◆ DATA ◆
• • •
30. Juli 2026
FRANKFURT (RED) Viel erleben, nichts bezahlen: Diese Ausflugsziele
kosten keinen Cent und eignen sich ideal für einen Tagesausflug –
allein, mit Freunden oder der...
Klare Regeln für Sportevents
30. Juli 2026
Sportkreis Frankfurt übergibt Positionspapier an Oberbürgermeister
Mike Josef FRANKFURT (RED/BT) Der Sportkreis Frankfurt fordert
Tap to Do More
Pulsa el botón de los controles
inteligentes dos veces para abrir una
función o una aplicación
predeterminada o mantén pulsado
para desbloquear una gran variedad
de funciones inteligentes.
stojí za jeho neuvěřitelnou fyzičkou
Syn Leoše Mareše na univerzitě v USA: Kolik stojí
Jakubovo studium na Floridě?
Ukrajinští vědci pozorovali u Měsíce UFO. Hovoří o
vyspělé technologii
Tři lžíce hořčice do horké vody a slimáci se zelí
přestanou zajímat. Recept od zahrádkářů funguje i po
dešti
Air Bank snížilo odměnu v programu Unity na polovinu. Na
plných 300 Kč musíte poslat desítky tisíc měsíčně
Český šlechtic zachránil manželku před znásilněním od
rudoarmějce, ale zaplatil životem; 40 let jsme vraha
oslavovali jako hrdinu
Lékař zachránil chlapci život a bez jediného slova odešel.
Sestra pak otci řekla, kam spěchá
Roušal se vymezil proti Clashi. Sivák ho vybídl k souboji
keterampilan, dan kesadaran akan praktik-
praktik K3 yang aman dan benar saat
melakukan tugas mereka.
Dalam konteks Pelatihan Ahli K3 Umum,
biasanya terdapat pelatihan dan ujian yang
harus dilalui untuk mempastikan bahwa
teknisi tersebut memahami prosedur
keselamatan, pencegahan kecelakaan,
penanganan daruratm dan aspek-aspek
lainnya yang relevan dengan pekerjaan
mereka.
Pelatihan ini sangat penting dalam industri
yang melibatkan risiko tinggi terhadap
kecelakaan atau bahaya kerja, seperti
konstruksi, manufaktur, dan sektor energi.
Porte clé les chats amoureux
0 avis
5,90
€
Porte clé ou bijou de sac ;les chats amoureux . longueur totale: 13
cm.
• • •
◆ EXERCISE REQUIREMENTS ◆
Among the entries above, how many lines contain the string "inteligentes"? Write the number alone.

◆ RESULT OF THIS TASK ◆
2